For nearly a century now, the legal Left has been successful in marshaling these three critical ingredients for achieving change through courts. Indeed, the Left has created extensive legal support structures—organizations like the NAACP, ACLU, and Lambda Legal Defense Fund—that have worked in concert with one another in developing the trajectory of American law by carefully selecting plaintiffs and strategically waging a series of lawsuits directed toward particular substantive goals.
Contrast that with how the Federalist Society, the principal organization on the legal Right, has operated. Instead of engaging in litigation, it has served as a debating society. Instead of mobilizing an electoral constituency, many of its leaders have ignored and even opposed the populist trajectory of American conservatism. And instead of seeking to advance a substantive agenda, it has sought to advance an interpretive methodology—namely, originalism in constitutional interpretation and textualism in statutory interpretation.
The failure of legal conservatism is principally a product of how it is structured, not the product of an inadequate legal theory. Success will require an institutional infrastructure that is willing to combat the Left, which will require operating outside rather than within the moral framework set by legal liberalism. The manifesto authors rightly point out the danger in legal conservatism’s “not in the Constitution” mantra, but there is just as much danger in the manifesto’s “let’s talk it out” mantra.
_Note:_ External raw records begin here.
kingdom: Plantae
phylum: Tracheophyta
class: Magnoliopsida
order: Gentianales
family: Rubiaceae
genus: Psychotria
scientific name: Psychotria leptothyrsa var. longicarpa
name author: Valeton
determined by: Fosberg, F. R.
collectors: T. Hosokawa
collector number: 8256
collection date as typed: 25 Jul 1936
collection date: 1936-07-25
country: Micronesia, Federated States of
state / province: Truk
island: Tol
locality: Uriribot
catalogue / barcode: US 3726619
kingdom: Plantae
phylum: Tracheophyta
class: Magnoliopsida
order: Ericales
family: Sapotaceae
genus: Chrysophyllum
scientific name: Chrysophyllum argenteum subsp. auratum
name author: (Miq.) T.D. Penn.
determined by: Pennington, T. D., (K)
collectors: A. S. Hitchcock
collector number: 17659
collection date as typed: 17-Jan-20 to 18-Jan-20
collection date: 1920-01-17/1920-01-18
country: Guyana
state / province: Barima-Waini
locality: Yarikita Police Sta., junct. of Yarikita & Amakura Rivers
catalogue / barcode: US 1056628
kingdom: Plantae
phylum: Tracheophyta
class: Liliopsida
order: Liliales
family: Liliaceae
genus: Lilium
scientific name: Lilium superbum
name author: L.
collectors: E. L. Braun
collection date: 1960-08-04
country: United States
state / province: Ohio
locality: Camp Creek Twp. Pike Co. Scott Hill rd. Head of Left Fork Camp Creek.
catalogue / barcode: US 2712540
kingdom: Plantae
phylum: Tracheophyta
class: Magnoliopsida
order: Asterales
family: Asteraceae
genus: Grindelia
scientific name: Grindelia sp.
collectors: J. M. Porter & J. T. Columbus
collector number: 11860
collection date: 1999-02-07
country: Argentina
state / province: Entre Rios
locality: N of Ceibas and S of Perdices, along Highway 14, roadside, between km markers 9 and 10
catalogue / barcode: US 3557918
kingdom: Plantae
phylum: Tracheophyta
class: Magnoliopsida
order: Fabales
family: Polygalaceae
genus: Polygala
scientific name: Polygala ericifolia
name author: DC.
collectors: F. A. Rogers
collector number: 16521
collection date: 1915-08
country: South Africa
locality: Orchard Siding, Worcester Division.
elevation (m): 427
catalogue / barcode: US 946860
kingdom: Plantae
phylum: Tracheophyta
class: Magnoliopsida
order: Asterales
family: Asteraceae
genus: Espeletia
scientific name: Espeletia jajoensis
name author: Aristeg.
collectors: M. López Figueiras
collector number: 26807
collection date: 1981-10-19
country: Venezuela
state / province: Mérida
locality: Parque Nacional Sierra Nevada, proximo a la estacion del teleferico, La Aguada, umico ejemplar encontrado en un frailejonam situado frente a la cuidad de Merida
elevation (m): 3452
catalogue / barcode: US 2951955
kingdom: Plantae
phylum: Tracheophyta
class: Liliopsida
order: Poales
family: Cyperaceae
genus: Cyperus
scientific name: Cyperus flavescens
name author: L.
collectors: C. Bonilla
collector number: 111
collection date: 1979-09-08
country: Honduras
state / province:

When progressives control just about every institution of cultural significance, engagement will almost certainly not mean the triumph of the good, the true, and the beautiful. Rather, it will mean trudging through the progressive morality of individual emancipation and group equity.
To advance beyond this paradigm we must recognize that contemporary progressivism is sludge and our mantra should be to treat it accordingly: We must step over it.